C’est de cette façon que le ‘noûs’ vint à être lié à ‘l’esprit’, c’est-à-dire, au cœur. Car, selon l’Apôtre Paul, le règne spirituel de l’homme est dans le cœur 1. Ainsi, pour Saint Paul, le culte logique est  rendu par le ‘noûs’ (donc, l’intellect, la logique), alors que la prière mentale (noétique) est mise en œuvre par l’esprit ; il s’agit d’un souhait spirituel, il s’agit de la prière du cœur 2. Donc, quand l’Apôtre Paul dit «…mais, dans l’Église, j’aime mieux dire cinq paroles avec mon intelligence [Louis Segond choisit de traduire ‘noûs’ par ‘intelligence’ N.d.T.], afin d’instruire aussi les autres, que dix mille paroles en langue» (Cor.14,19), cela signifie qu’il préfère dire cinq mots, exprimer réellement cinq mots afin de catéchiser l’audience, plutôt que prier mentalement. Certains moines estiment que l’Apôtre fait référence à la Prière de Jésus, ‘Seigneur Jésus Christ, aie pitié de moi’, car elle consiste juste en quelques mots. Mais l’Apôtre Paul fait réellement allusion aux paroles qu’il prononçait lors de la catéchèse. Car comment la catéchèse serait-elle possible à travers la prière mentale (noétique), quand celle-ci est une fonction interne de l’homme, inaudible à l’audience qui entoure celui-ci ? La catéchèse est donc mise en œuvre à travers les enseignements logiques et le culte logique. Nous enseignons et parlons au moyen de la logique, forme habituelle de la communication entre les êtres humains.

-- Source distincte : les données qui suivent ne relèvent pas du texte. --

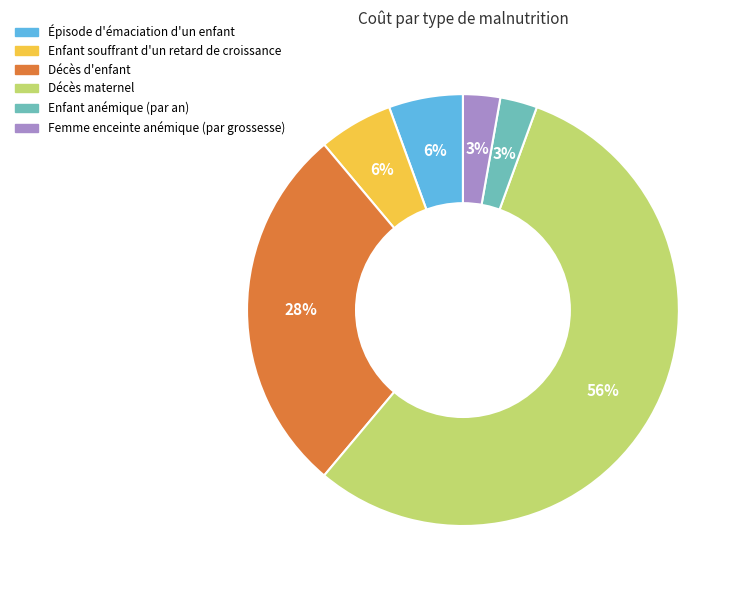

Is there any slice that represents more than half of the pie?

Yes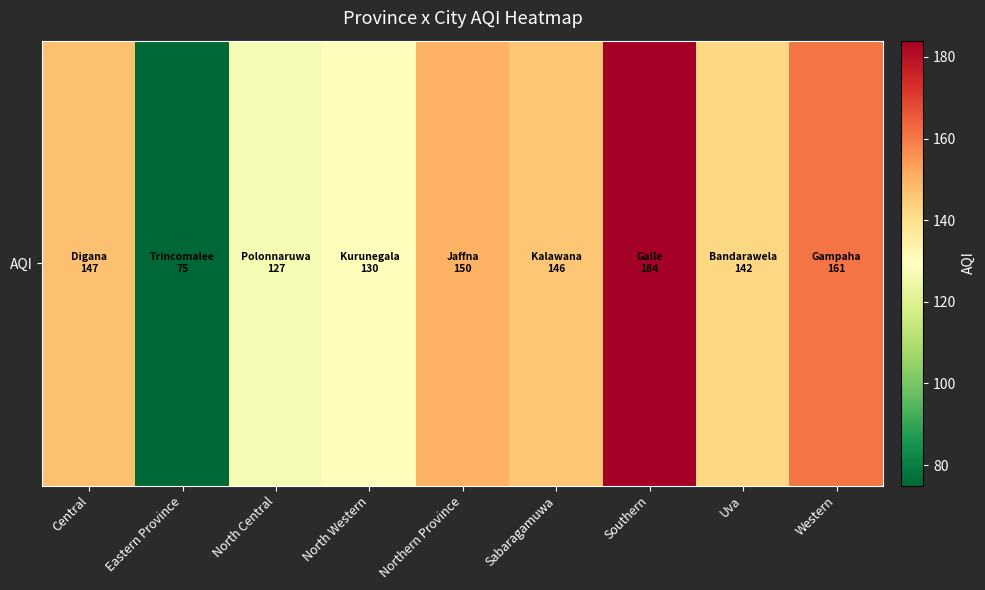

Rank the categories by value from highest to lowest.

Southern, Western, Northern Province, Central, Sabaragamuwa, Uva, North Western, North Central, Eastern Province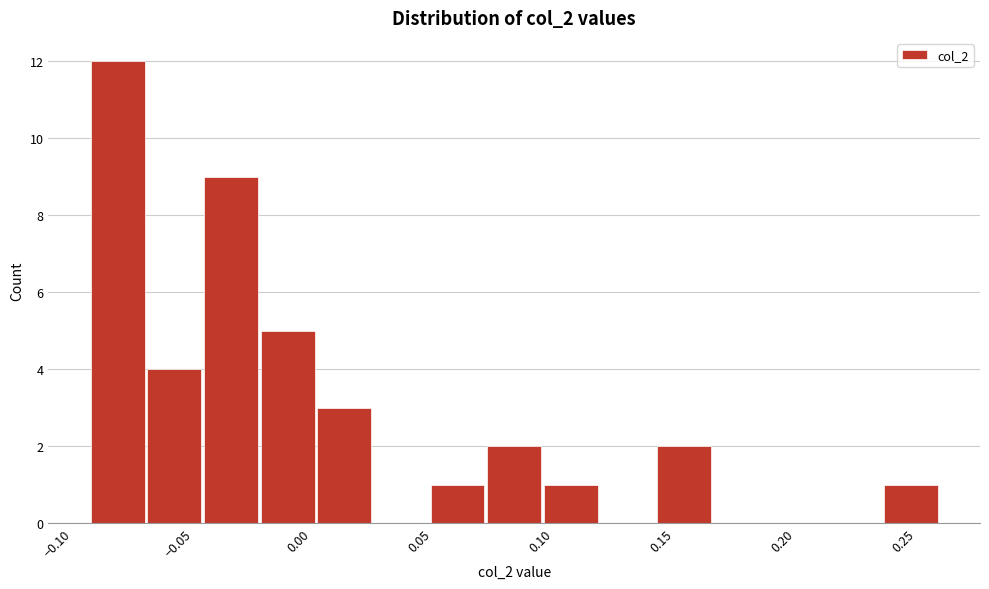

Reading left to right, list every bar in this chart as the range it spans on the x-axis followed by its height. Neither the bar edges nor the heights are printed on the chart, so give them approximately, as read against the axes.

-0.085 to -0.065: 12
-0.065 to -0.040: 4
-0.040 to -0.015: 9
-0.015 to 0.005: 5
0.005 to 0.030: 3
0.030 to 0.055: 0
0.055 to 0.075: 1
0.075 to 0.100: 2
0.100 to 0.125: 1
0.125 to 0.150: 0
0.150 to 0.170: 2
0.170 to 0.195: 0
0.195 to 0.220: 0
0.220 to 0.240: 0
0.240 to 0.265: 1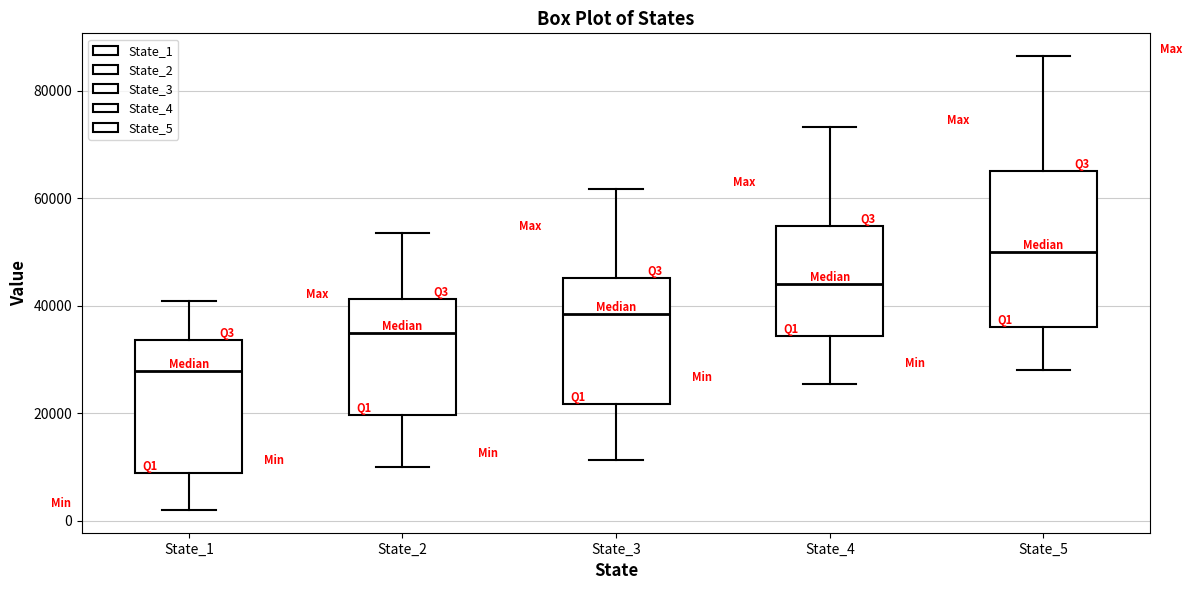

Where does the upper whisker of the box for State_2 end on the y-axis? The values are not printed on the chart, so give them approximately, as read against the axis.

54000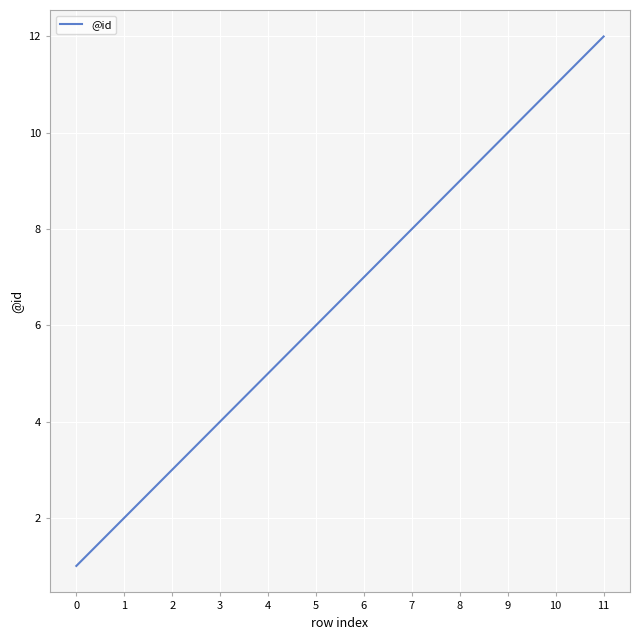

What is the difference between the maximum and minimum values?

11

Une communication existe toutefois également entre ceux qui possèdent la prière mentale (noétique) à l’intérieur de leur cœur. Ces êtres possèdent la faculté de s’asseoir l’un à côté de l’autre et de communiquer entre eux mentalement, noétiquement, sans recourir à une conversation verbale, ils communiquent donc par un moyen spirituel. Et ceci peut évidemment se dérouler même dans le cas où une importante distance les sépare. Ils possèdent le charisme de la vision intérieure et de la prévision. Le don de la vision intérieure leur permet de détecter les péchés de tout homme ou femme  aussi bien que leurs pensées. Le don de la prévision leur permet de voir et de parler de choses, actes et événements futurs. De tels hommes et femmes charismatiques existent réellement, et si vous pouviez en approcher un ou une afin de vous confesser, vous constateriez qu’ils « savent » tout ce que vous avez fait dans votre vie avant même que vous n’ayez ouvert la bouche pour le leur expliquer.

Traduit de l’anglais.
Source.

  1. Ce qui signifie que l’Esprit de Dieu parle à notre esprit ; en d’autres mots, il parle à l’intérieur de notre cœur, par la grâce de l’Esprit Saint. Saint Grégoire Palamas, dans la seconde de ses homélies publiées dans la Philocalie (Philocalie des Pères Neptiques Tome second, JC Lattès, 1995, p.473) dit «Le cœur dirige tout l’organisme» ; c’est là qu’est l”intelligence’ [‘noûs’] et que se trouvent toutes les pensées de l’âme». Quand il recourt au terme ‘cœur’, Saint Grégoire Palamas ne fait pas référence au cœur biologique, mais au cœur le plus intérieur ; et avec le terme ‘intelligence’ [J. Touraille, traducteur français de la Philocalie a choisi la traduction ‘intelligence’ pour rendre le grec ‘noûs’], il ne signifie pas ‘intellect’, mais l’énergie du cœur, l’énergie noétique qui sourd de l’essence du ‘noûs’, c’est-à-dire le cœur.
  2. Métropolite Hierotheos (Vlachos) “The Persona in the Orthodox Tradition”, publication du Monastère de la Naissance de la Theotokos, Levadia, 1994, page 24 : «L’homme a deux centres gnostiques. L’un est le ‘noûs’, qui est l’organe adapté à la réception de la révélation divine, ensuite formulée par la logique. Le second centre est la logique, qui perçoit le monde tangible qui nous entoure».